Content starts

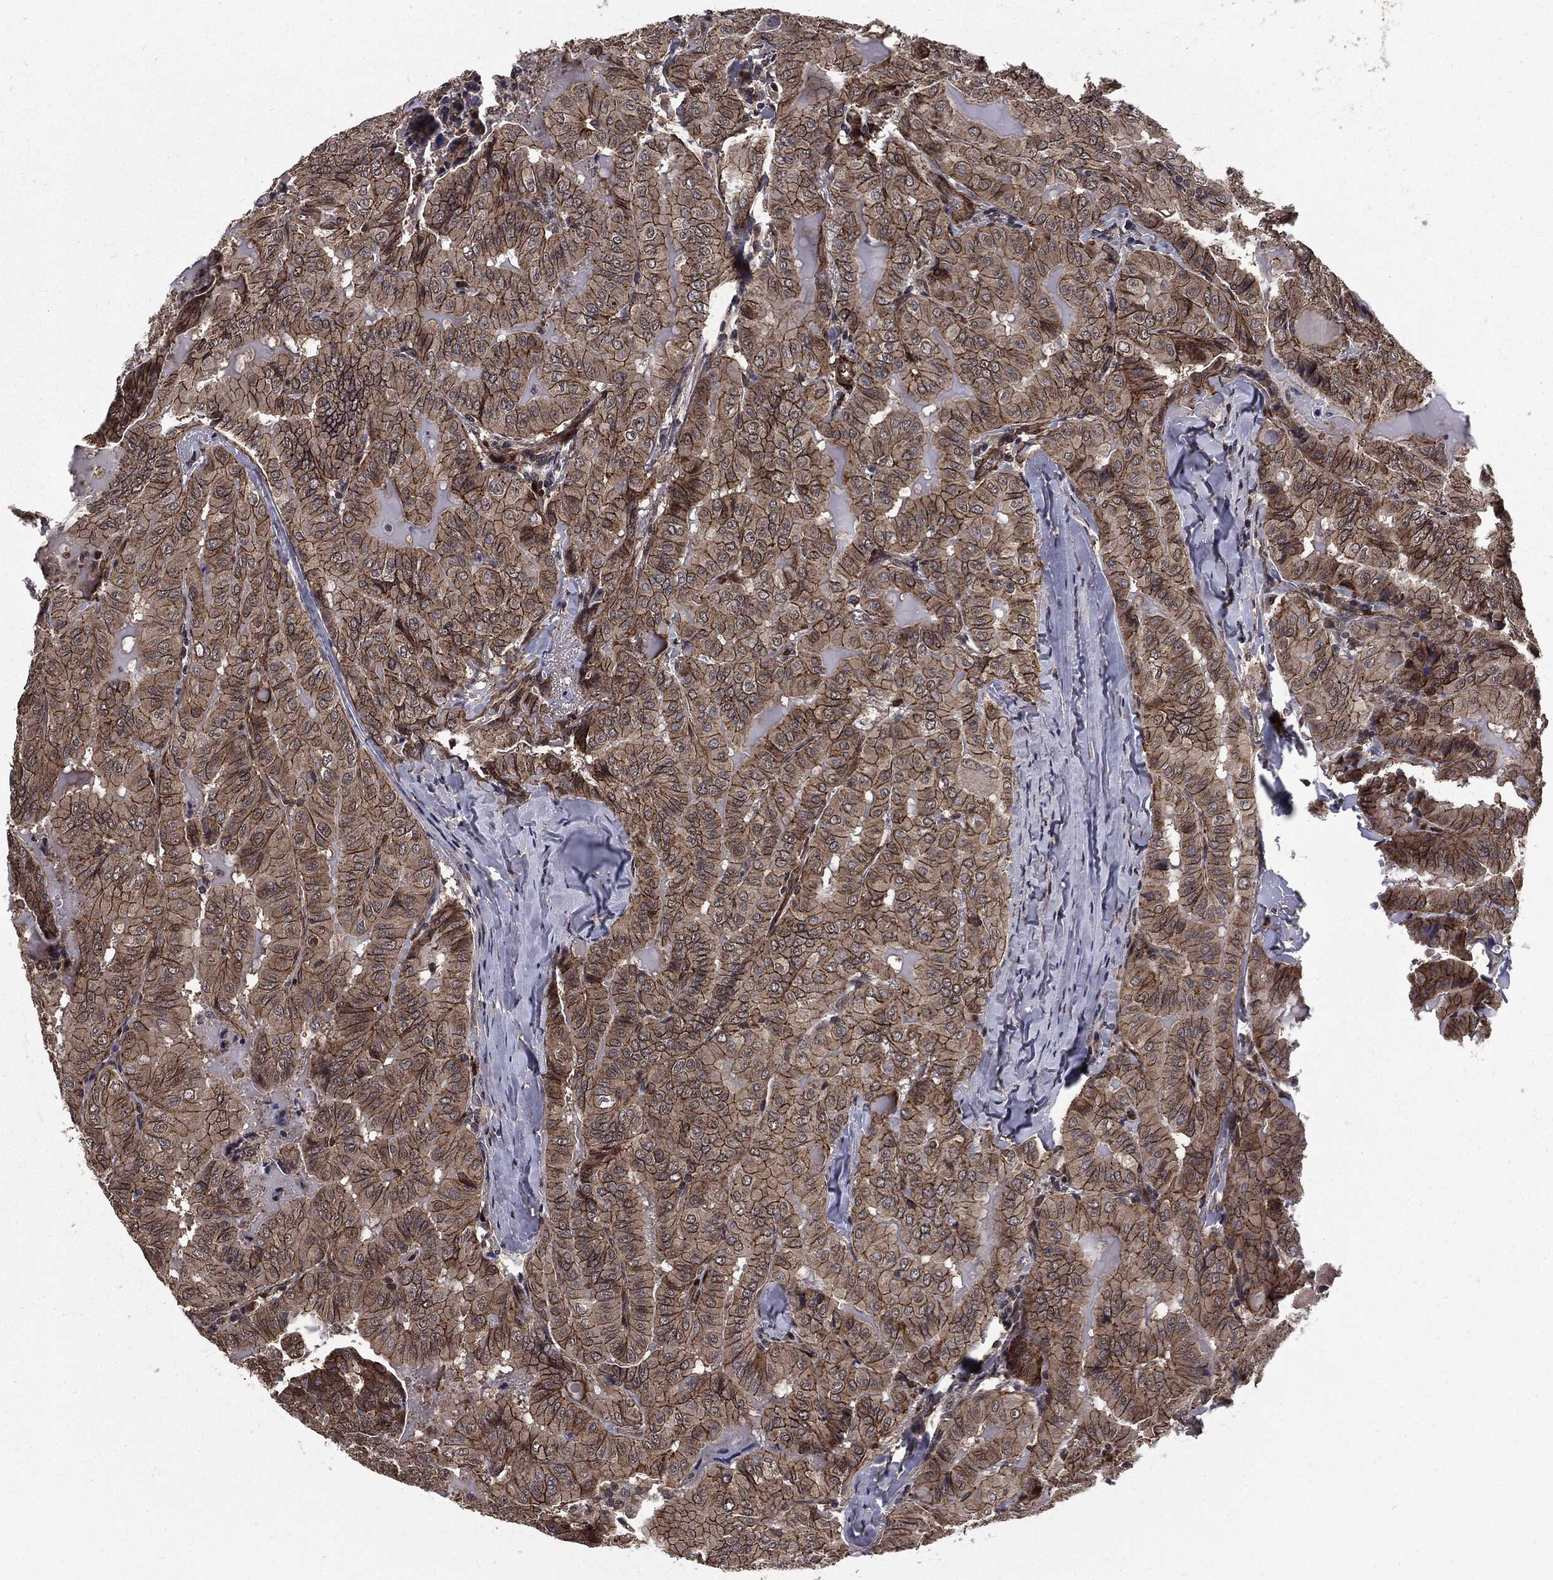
{"staining": {"intensity": "strong", "quantity": ">75%", "location": "cytoplasmic/membranous"}, "tissue": "thyroid cancer", "cell_type": "Tumor cells", "image_type": "cancer", "snomed": [{"axis": "morphology", "description": "Papillary adenocarcinoma, NOS"}, {"axis": "topography", "description": "Thyroid gland"}], "caption": "A photomicrograph showing strong cytoplasmic/membranous expression in about >75% of tumor cells in thyroid cancer (papillary adenocarcinoma), as visualized by brown immunohistochemical staining.", "gene": "PTPA", "patient": {"sex": "female", "age": 68}}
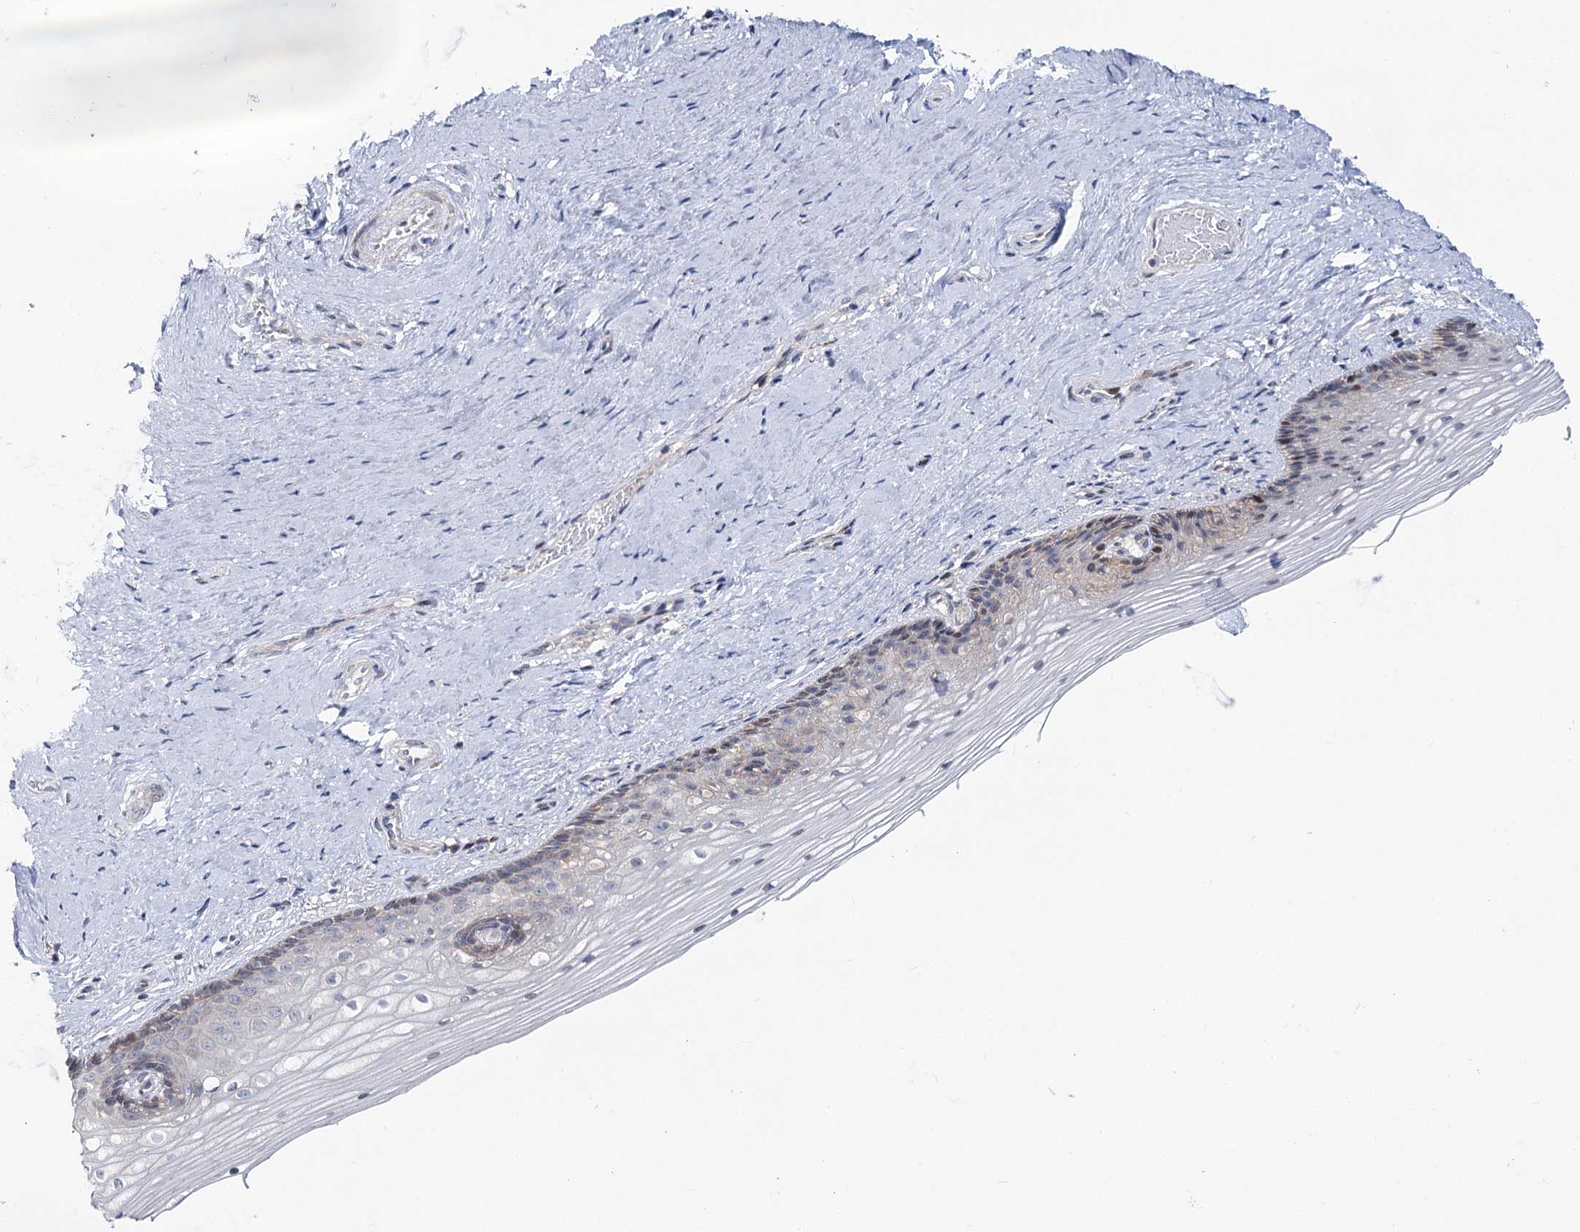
{"staining": {"intensity": "weak", "quantity": "<25%", "location": "cytoplasmic/membranous"}, "tissue": "vagina", "cell_type": "Squamous epithelial cells", "image_type": "normal", "snomed": [{"axis": "morphology", "description": "Normal tissue, NOS"}, {"axis": "topography", "description": "Vagina"}], "caption": "Squamous epithelial cells are negative for protein expression in benign human vagina. (Brightfield microscopy of DAB IHC at high magnification).", "gene": "PTGR1", "patient": {"sex": "female", "age": 46}}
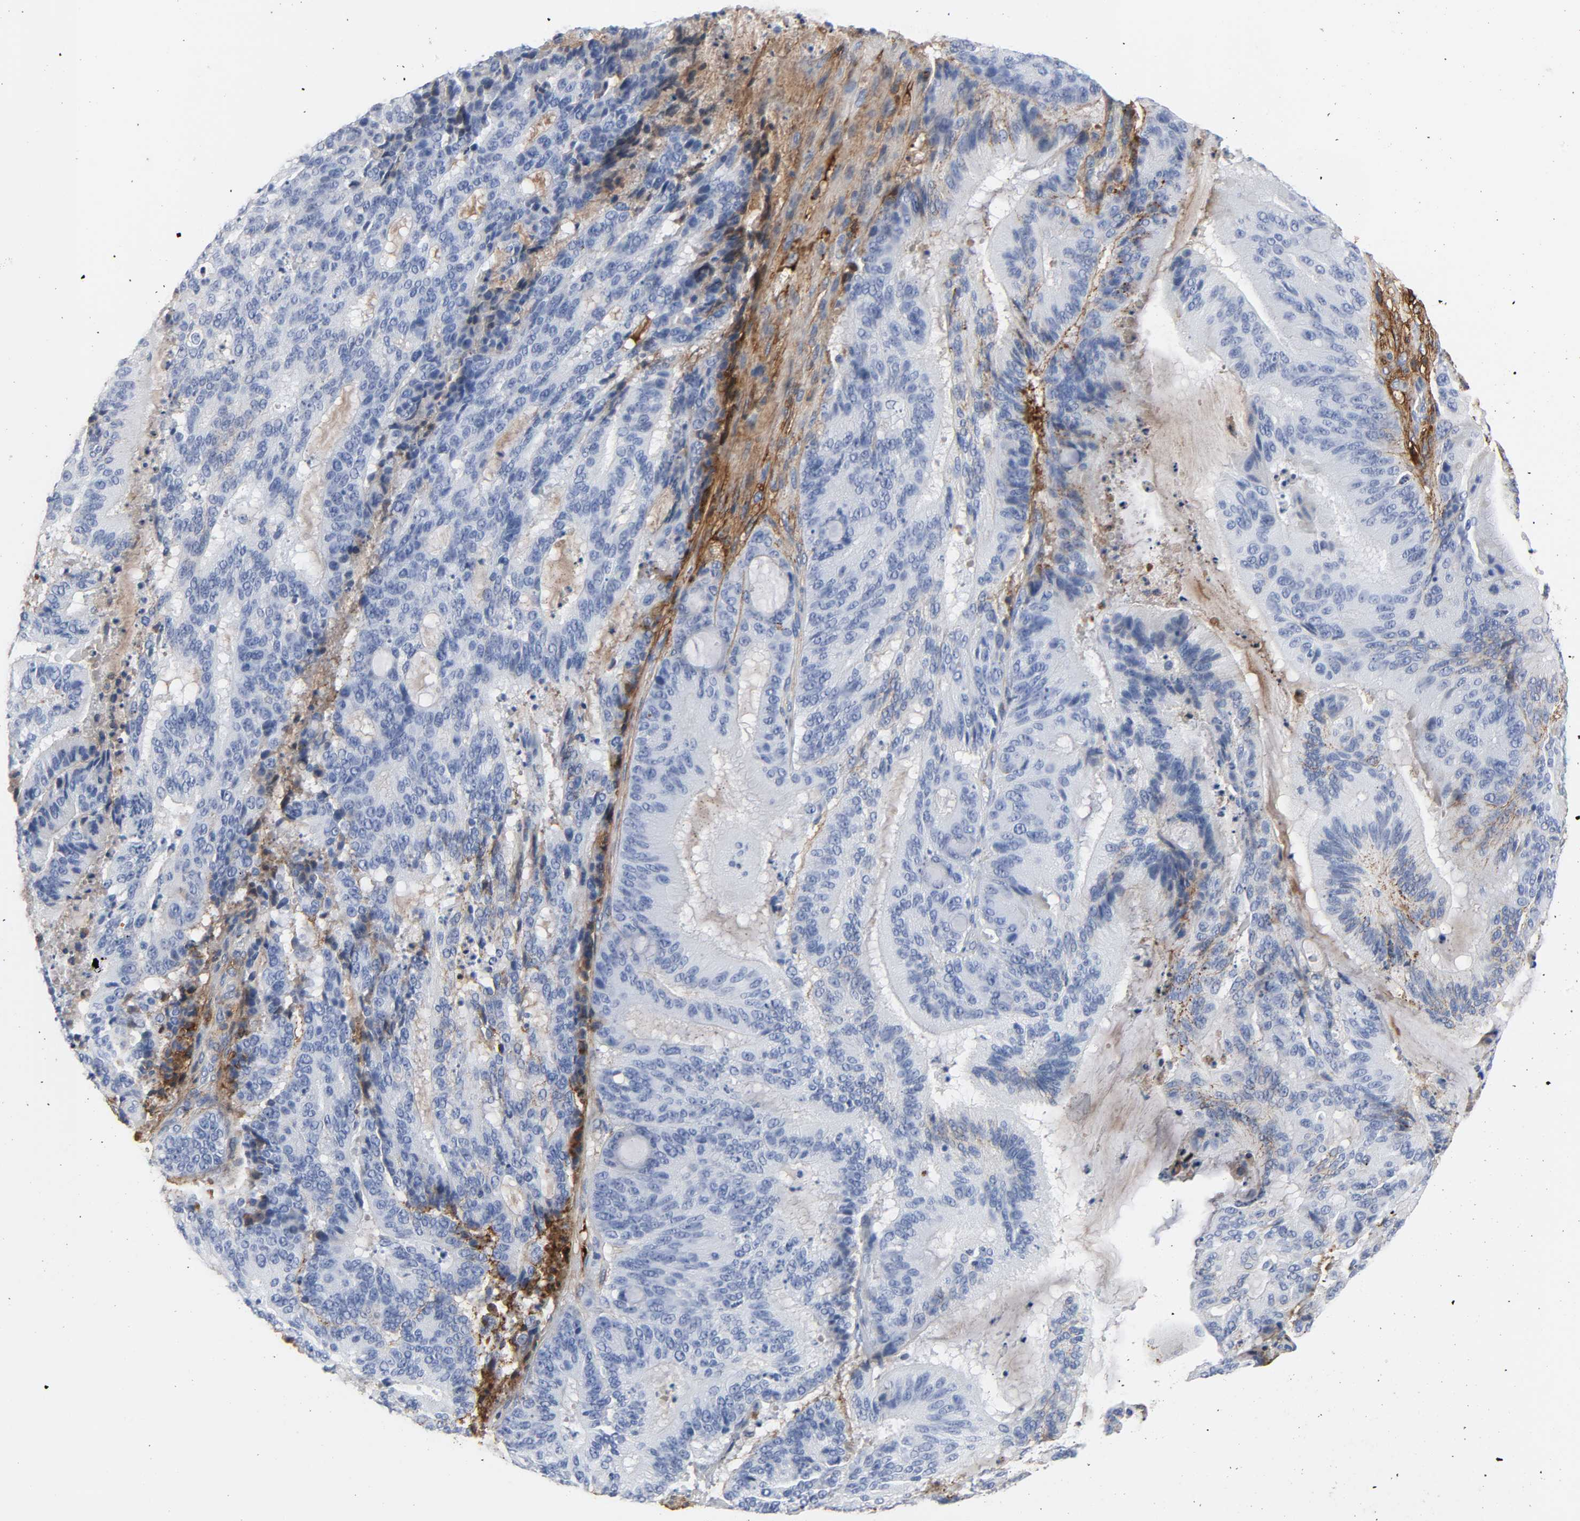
{"staining": {"intensity": "negative", "quantity": "none", "location": "none"}, "tissue": "liver cancer", "cell_type": "Tumor cells", "image_type": "cancer", "snomed": [{"axis": "morphology", "description": "Cholangiocarcinoma"}, {"axis": "topography", "description": "Liver"}], "caption": "This is an immunohistochemistry photomicrograph of human liver cancer. There is no positivity in tumor cells.", "gene": "FBLN1", "patient": {"sex": "female", "age": 73}}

Content ends

**WORK ITEM**
Reproduce, word for word, everything in the listing above except the pictures.

**OUTPUT FOR THIS TASK**
{"staining": {"intensity": "strong", "quantity": ">75%", "location": "cytoplasmic/membranous"}, "tissue": "thyroid cancer", "cell_type": "Tumor cells", "image_type": "cancer", "snomed": [{"axis": "morphology", "description": "Papillary adenocarcinoma, NOS"}, {"axis": "topography", "description": "Thyroid gland"}], "caption": "A photomicrograph showing strong cytoplasmic/membranous expression in about >75% of tumor cells in thyroid cancer (papillary adenocarcinoma), as visualized by brown immunohistochemical staining.", "gene": "PTPA", "patient": {"sex": "female", "age": 68}}
{"staining": {"intensity": "weak", "quantity": "<25%", "location": "cytoplasmic/membranous"}, "tissue": "vagina", "cell_type": "Squamous epithelial cells", "image_type": "normal", "snomed": [{"axis": "morphology", "description": "Normal tissue, NOS"}, {"axis": "topography", "description": "Vagina"}], "caption": "Squamous epithelial cells are negative for protein expression in benign human vagina. (Brightfield microscopy of DAB IHC at high magnification).", "gene": "PTGR1", "patient": {"sex": "female", "age": 46}}
{"staining": {"intensity": "negative", "quantity": "none", "location": "none"}, "tissue": "liver cancer", "cell_type": "Tumor cells", "image_type": "cancer", "snomed": [{"axis": "morphology", "description": "Cholangiocarcinoma"}, {"axis": "topography", "description": "Liver"}], "caption": "This is an immunohistochemistry photomicrograph of human liver cancer. There is no positivity in tumor cells.", "gene": "FBLN1", "patient": {"sex": "female", "age": 73}}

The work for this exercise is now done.